Input data:
====================

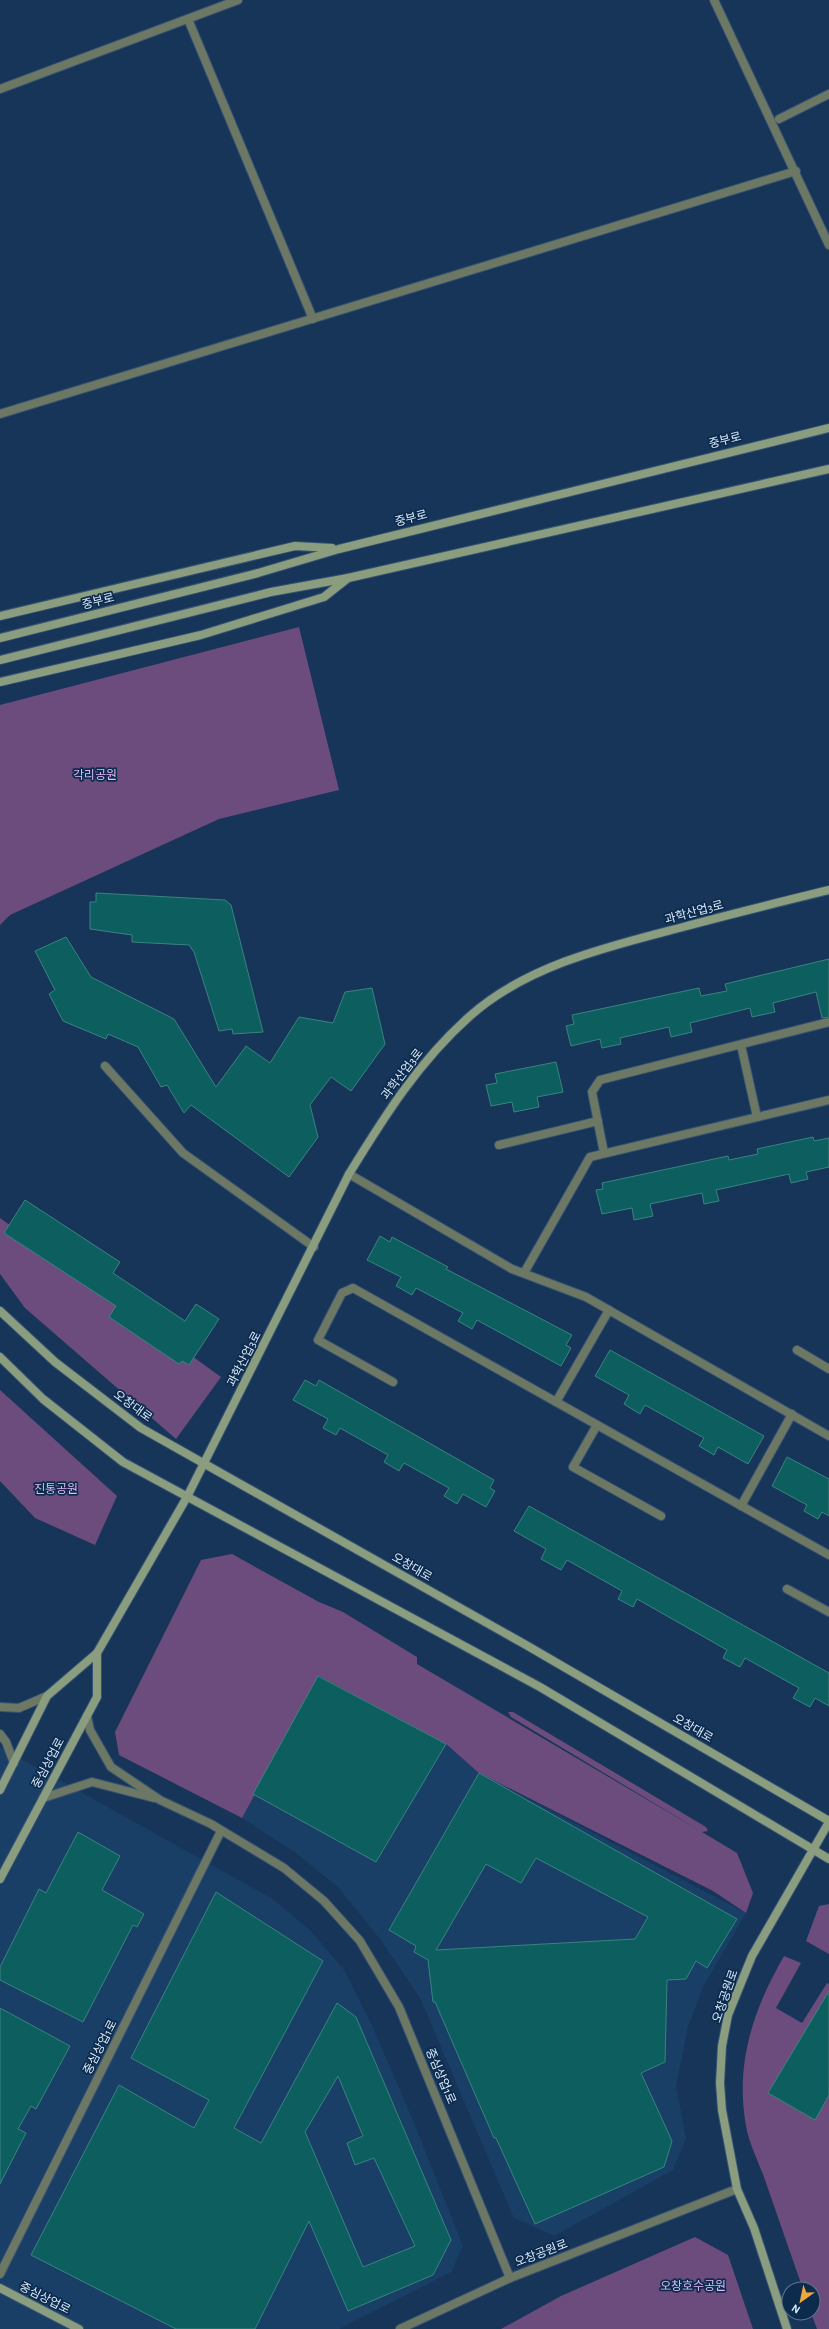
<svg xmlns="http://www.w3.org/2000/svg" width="829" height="2329" font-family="'Alegreya Sans','Noto Sans KR',sans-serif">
	<rect width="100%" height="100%" fill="#163558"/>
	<g fill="#1a3f67">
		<path d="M318,1676L446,1744L479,1773L746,1913L703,1987L688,2027L676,2086L686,2139L673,2170L554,2236L514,2218L420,1998L380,1939L337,1886L296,1853L242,1818Z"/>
		<path d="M0,1747L271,1898L310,1930L344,1970L373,2028L412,2118L463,2246L451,2272L339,2329H0Z"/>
	</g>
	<g fill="#6c4c7d">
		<path d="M299,627L339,790L219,819L10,915L0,925V705Z"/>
		<path d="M0,1218L221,1377L176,1439L25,1308L0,1274Z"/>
		<path d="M0,1390L117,1496L95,1545L35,1518L0,1481Z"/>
		<path d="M232,1554L319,1602L343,1612L417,1657V1664L702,1832L511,1717L508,1712H513L706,1827L708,1831L702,1832L737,1853L753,1893L746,1913L713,1891L479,1773L446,1744L319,1676L242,1818L119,1755L115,1732L201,1560Z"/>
		<path d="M829,1904V1954L806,1941L819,1906Z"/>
		<path d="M784,1956L801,1963L776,2008L802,2023L827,1983L829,1984V2329H817L811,2313H813V2289H803C790,2252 777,2215 764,2177C758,2161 749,2143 746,2126C735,2063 753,2010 784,1956Z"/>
		<path d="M695,2237L728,2255L753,2329H501L561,2296Z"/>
	</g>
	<g fill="#0c5f5e" stroke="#3b8381" fill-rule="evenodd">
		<path d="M96,893L225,900L231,905L263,1032L233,1034L232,1029L219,1031L194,952L189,945L132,942V935L90,929V902H96Z"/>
		<path d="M66,937L91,977L174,1019L216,1087L246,1046L270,1063L299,1017L333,1023L345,992L372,988L385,1044L351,1091L331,1077L310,1105L318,1137L289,1177L191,1105L184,1113L167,1085L161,1087L138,1047L108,1034L106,1039L63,1021L49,994L55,990L35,951Z"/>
		<path d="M829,959V1017L822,1018L816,992L773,1003L775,1012L752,1017L750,1008L690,1023L692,1032L671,1037L669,1027L620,1038L621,1044L602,1048L600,1039L571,1046L566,1026L574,1024L572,1015L699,988L701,996L727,991L725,984Z"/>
		<path d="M556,1062L563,1092L537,1097L539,1107L514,1112L512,1102L491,1106L486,1085L497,1083L495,1074Z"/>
		<path d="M813,1137L814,1141L829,1138V1167L806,1172L808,1179L791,1183L789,1174L716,1190L719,1201L704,1204L702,1193L650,1204L653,1216L634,1220L632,1208L602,1214L596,1190L603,1189L602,1183L728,1156L729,1160L758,1154L757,1149Z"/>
		<path d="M25,1200L120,1262L113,1273L185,1321L196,1304L219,1319L189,1365L182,1361L179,1364L109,1317L116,1306L4,1233Z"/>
		<path d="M380,1236L390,1242L392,1237L448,1267L446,1269L572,1335L566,1345L571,1348L561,1366L477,1320L472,1329L458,1321L463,1313L416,1288L412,1295L396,1286L401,1277L367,1260Z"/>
		<path d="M610,1350L764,1436L748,1464L718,1447L714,1455L699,1446L704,1438L645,1405L640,1414L624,1404L629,1395L595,1376Z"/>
		<path d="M305,1380L316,1386L319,1380L494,1480L490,1488L495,1491L486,1507L463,1494L457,1504L444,1496L449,1488L404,1463L399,1471L384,1462L388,1455L340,1428L336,1435L323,1428L328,1419L293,1400Z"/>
		<path d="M787,1457L829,1479V1516L822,1512L818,1519L804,1511L807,1505L772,1486Z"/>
		<path d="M529,1506L829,1673V1706L815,1698L810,1707L793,1698L799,1688L745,1658L740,1667L723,1658L727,1650L637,1599L633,1607L618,1599L622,1591L567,1560L561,1570L541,1559L546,1549L514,1531Z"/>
		<path d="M318,1676L446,1744L376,1862L253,1794Z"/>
		<path d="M479,1773L737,1919L707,1968L696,1961L686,1979L667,1980L665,2062L641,2073L672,2141L664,2167L535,2224L496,2138H494L435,2002H433L428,1960L414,1952L416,1946L389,1930ZM536,1858L648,1917L635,1939L436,1950L486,1864L521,1883Z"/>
		<path d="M78,1832L120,1856L102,1890L144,1914L137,1927L133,1925L83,2022L0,1980V1967L39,1889L46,1893Z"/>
		<path d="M216,1892L323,1961L234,2128L261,2143L337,2003L356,2017L451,2240L433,2275L348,2311L309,2221L255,2329H176L31,2255L119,2085L194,2128L209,2100L131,2058ZM338,2076L363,2136L347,2143L355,2165L374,2158L415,2246L363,2267L305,2132Z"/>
		<path d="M829,1991V2095L815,2120L768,2093Z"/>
		<path d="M0,2008L70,2046L36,2109L31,2106L18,2129L26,2133L0,2184Z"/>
	</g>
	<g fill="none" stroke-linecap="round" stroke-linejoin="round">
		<defs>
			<g id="lane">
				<path d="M779,119L829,94"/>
				<path d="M741,1045L757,1117"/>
				<path d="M499,1145L598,1121"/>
				<path d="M604,1153L592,1092L600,1080L829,1022"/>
				<path d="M349,1174L512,1269L586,1297L829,1436"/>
				<path d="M524,1273L590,1157L829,1100"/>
				<path d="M797,1350L829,1369"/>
				<path d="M393,1382L318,1340L342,1293L353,1288L829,1555"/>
				<path d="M556,1402L609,1310"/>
				<path d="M597,1425L573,1467L661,1516"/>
				<path d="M741,1506L792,1414"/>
				<path d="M787,1589L829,1612"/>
			</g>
			<g id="street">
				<path d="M714,0L829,245"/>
				<path d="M188,19L313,319"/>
				<path d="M0,89L238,0"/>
				<path d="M0,414L796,171"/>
				<path d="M105,1066L183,1153L314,1247"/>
				<path d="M0,1707L19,1708L47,1696"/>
				<path d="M87,1716L90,1730L111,1767L160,1800L211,1824L284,1868L324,1901L360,1941L399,2007L510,2278"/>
				<path d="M0,1734L6,1742L14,1763"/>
				<path d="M43,1798L92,1782L154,1798"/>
				<path d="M0,2274L221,1831"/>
				<path d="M400,2329L510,2278L737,2189"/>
			</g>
			<g id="secondary">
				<path d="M0,616L295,546L332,548"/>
				<path d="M0,638L258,573L339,549L829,428"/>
				<path d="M0,660L271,592L348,578L829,469"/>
				<path d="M0,682L201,635L324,597L348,578"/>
				<path d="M0,1311L55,1362L141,1428L526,1645L829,1821"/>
				<path d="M0,1357L43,1399L123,1462L540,1687L829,1859"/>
				<path d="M97,1653L187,1497L349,1174C384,1117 419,1061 470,1016C527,965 610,946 683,927C731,914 780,902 829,890"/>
				<path d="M0,1790L47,1696L97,1653V1697L0,1879"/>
				<path d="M0,2288L79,2329"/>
				<path d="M787,2329L754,2228L737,2189L722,2110L720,2083L722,2046L728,2015L752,1956L829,1822"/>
			</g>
		</defs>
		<use href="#lane" stroke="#365272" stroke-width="10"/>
		<use href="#street" stroke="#365272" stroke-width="10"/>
		<use href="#secondary" stroke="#365272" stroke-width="10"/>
		<use href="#lane" stroke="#6c7764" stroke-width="8"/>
		<use href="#street" stroke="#6c7764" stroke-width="8"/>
		<use href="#secondary" stroke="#8a9d7e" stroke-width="8"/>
	</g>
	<g text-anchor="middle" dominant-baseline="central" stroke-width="3.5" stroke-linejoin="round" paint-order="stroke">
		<g font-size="12" fill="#ddebfd" stroke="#0c2b4d">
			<text transform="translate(725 440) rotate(-14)">중부로</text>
			<text transform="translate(411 518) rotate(-14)">중부로</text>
			<text transform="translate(98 601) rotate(-14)">중부로</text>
			<text transform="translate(694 912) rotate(-15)">과학산업3로</text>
			<text transform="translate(402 1074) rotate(-53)">과학산업3로</text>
			<text transform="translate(244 1359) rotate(-63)">과학산업3로</text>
			<text transform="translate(133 1406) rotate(36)">오창대로</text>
			<text transform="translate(412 1567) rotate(30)">오창대로</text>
			<text transform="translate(693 1728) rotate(30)">오창대로</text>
			<text transform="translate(48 1763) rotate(-62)">중심상업로</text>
			<text transform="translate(725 1996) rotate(-71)">오창공원로</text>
			<text transform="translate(100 2047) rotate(-63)">중심상업1로</text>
			<text transform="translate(441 2076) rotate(67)">중심상업1로</text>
			<text transform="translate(541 2253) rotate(-21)">오창공원로</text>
			<text transform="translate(45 2298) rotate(27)">중심상업로</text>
		</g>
		<g font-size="12" fill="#e0b8f7" stroke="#0c2b4d">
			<text x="95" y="775">각리공원</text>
			<text x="56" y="1489">진통공원</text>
			<text x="693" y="2286">오창호수공원</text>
		</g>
	</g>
	<g transform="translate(801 2301) rotate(213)"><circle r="19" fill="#0c2b4d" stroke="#607893"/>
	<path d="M0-3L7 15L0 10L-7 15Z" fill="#eea73d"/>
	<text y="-6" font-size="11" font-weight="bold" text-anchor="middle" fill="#ddebfd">N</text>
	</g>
</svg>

====================

Aim of the exercise: Each line of the data that contains "middle" belongs in the answer.

Exercise response:
	<g text-anchor="middle" dominant-baseline="central" stroke-width="3.5" stroke-linejoin="round" paint-order="stroke">
	<text y="-6" font-size="11" font-weight="bold" text-anchor="middle" fill="#ddebfd">N</text>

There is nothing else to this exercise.